Wijzig de onderstaande rijen door elk voorkomen van "dashed" te vervangen door "gestreept". Geef alle rijen verder ongewijzigd terug.

• • • • • • •

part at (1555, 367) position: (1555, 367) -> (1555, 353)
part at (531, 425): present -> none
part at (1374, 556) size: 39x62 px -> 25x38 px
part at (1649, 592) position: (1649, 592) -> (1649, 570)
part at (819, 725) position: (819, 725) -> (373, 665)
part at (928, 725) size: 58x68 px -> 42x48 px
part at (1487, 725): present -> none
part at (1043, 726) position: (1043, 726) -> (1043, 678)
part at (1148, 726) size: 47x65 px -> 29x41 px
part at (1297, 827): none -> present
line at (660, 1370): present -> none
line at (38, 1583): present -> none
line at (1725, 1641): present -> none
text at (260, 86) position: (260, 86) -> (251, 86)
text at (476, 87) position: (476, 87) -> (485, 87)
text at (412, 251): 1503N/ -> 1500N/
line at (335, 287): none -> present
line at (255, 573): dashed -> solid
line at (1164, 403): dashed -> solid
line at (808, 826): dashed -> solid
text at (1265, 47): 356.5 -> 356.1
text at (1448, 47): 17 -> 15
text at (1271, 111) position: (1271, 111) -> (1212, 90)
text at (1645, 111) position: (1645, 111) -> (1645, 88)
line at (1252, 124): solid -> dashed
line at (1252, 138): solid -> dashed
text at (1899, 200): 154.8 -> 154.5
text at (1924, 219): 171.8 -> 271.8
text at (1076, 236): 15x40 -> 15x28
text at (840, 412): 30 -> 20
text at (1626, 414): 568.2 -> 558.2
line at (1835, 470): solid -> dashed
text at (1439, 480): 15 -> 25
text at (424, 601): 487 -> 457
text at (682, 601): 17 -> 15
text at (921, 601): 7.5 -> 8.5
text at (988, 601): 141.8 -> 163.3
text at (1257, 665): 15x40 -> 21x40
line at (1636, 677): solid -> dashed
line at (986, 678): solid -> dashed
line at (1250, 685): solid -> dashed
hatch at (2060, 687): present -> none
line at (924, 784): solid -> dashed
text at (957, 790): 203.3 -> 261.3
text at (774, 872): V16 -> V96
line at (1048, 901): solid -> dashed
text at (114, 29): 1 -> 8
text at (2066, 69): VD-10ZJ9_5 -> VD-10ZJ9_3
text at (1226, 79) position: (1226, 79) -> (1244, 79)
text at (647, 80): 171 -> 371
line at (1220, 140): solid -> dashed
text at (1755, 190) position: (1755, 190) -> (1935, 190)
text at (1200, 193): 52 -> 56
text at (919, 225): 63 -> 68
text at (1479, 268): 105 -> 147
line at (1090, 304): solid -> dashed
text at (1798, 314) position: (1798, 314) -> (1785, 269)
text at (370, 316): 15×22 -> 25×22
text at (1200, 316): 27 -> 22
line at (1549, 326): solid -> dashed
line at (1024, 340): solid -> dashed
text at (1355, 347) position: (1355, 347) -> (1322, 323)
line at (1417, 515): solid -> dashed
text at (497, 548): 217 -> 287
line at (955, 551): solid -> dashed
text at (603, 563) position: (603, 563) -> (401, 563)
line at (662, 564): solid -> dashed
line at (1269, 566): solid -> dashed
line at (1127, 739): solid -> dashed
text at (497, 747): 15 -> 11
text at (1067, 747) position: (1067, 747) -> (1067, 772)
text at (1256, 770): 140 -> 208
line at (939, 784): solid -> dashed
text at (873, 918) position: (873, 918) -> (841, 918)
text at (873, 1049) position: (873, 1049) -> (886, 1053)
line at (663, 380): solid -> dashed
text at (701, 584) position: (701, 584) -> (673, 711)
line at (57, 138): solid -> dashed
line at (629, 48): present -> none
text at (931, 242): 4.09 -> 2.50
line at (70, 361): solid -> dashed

• • • • • • •

Uitgewerkte oplossing
part at (1555, 367) position: (1555, 367) -> (1555, 353)
part at (531, 425): present -> none
part at (1374, 556) size: 39x62 px -> 25x38 px
part at (1649, 592) position: (1649, 592) -> (1649, 570)
part at (819, 725) position: (819, 725) -> (373, 665)
part at (928, 725) size: 58x68 px -> 42x48 px
part at (1487, 725): present -> none
part at (1043, 726) position: (1043, 726) -> (1043, 678)
part at (1148, 726) size: 47x65 px -> 29x41 px
part at (1297, 827): none -> present
line at (660, 1370): present -> none
line at (38, 1583): present -> none
line at (1725, 1641): present -> none
text at (260, 86) position: (260, 86) -> (251, 86)
text at (476, 87) position: (476, 87) -> (485, 87)
text at (412, 251): 1503N/ -> 1500N/
line at (335, 287): none -> present
line at (255, 573): gestreept -> solid
line at (1164, 403): gestreept -> solid
line at (808, 826): gestreept -> solid
text at (1265, 47): 356.5 -> 356.1
text at (1448, 47): 17 -> 15
text at (1271, 111) position: (1271, 111) -> (1212, 90)
text at (1645, 111) position: (1645, 111) -> (1645, 88)
line at (1252, 124): solid -> gestreept
line at (1252, 138): solid -> gestreept
text at (1899, 200): 154.8 -> 154.5
text at (1924, 219): 171.8 -> 271.8
text at (1076, 236): 15x40 -> 15x28
text at (840, 412): 30 -> 20
text at (1626, 414): 568.2 -> 558.2
line at (1835, 470): solid -> gestreept
text at (1439, 480): 15 -> 25
text at (424, 601): 487 -> 457
text at (682, 601): 17 -> 15
text at (921, 601): 7.5 -> 8.5
text at (988, 601): 141.8 -> 163.3
text at (1257, 665): 15x40 -> 21x40
line at (1636, 677): solid -> gestreept
line at (986, 678): solid -> gestreept
line at (1250, 685): solid -> gestreept
hatch at (2060, 687): present -> none
line at (924, 784): solid -> gestreept
text at (957, 790): 203.3 -> 261.3
text at (774, 872): V16 -> V96
line at (1048, 901): solid -> gestreept
text at (114, 29): 1 -> 8
text at (2066, 69): VD-10ZJ9_5 -> VD-10ZJ9_3
text at (1226, 79) position: (1226, 79) -> (1244, 79)
text at (647, 80): 171 -> 371
line at (1220, 140): solid -> gestreept
text at (1755, 190) position: (1755, 190) -> (1935, 190)
text at (1200, 193): 52 -> 56
text at (919, 225): 63 -> 68
text at (1479, 268): 105 -> 147
line at (1090, 304): solid -> gestreept
text at (1798, 314) position: (1798, 314) -> (1785, 269)
text at (370, 316): 15×22 -> 25×22
text at (1200, 316): 27 -> 22
line at (1549, 326): solid -> gestreept
line at (1024, 340): solid -> gestreept
text at (1355, 347) position: (1355, 347) -> (1322, 323)
line at (1417, 515): solid -> gestreept
text at (497, 548): 217 -> 287
line at (955, 551): solid -> gestreept
text at (603, 563) position: (603, 563) -> (401, 563)
line at (662, 564): solid -> gestreept
line at (1269, 566): solid -> gestreept
line at (1127, 739): solid -> gestreept
text at (497, 747): 15 -> 11
text at (1067, 747) position: (1067, 747) -> (1067, 772)
text at (1256, 770): 140 -> 208
line at (939, 784): solid -> gestreept
text at (873, 918) position: (873, 918) -> (841, 918)
text at (873, 1049) position: (873, 1049) -> (886, 1053)
line at (663, 380): solid -> gestreept
text at (701, 584) position: (701, 584) -> (673, 711)
line at (57, 138): solid -> gestreept
line at (629, 48): present -> none
text at (931, 242): 4.09 -> 2.50
line at (70, 361): solid -> gestreept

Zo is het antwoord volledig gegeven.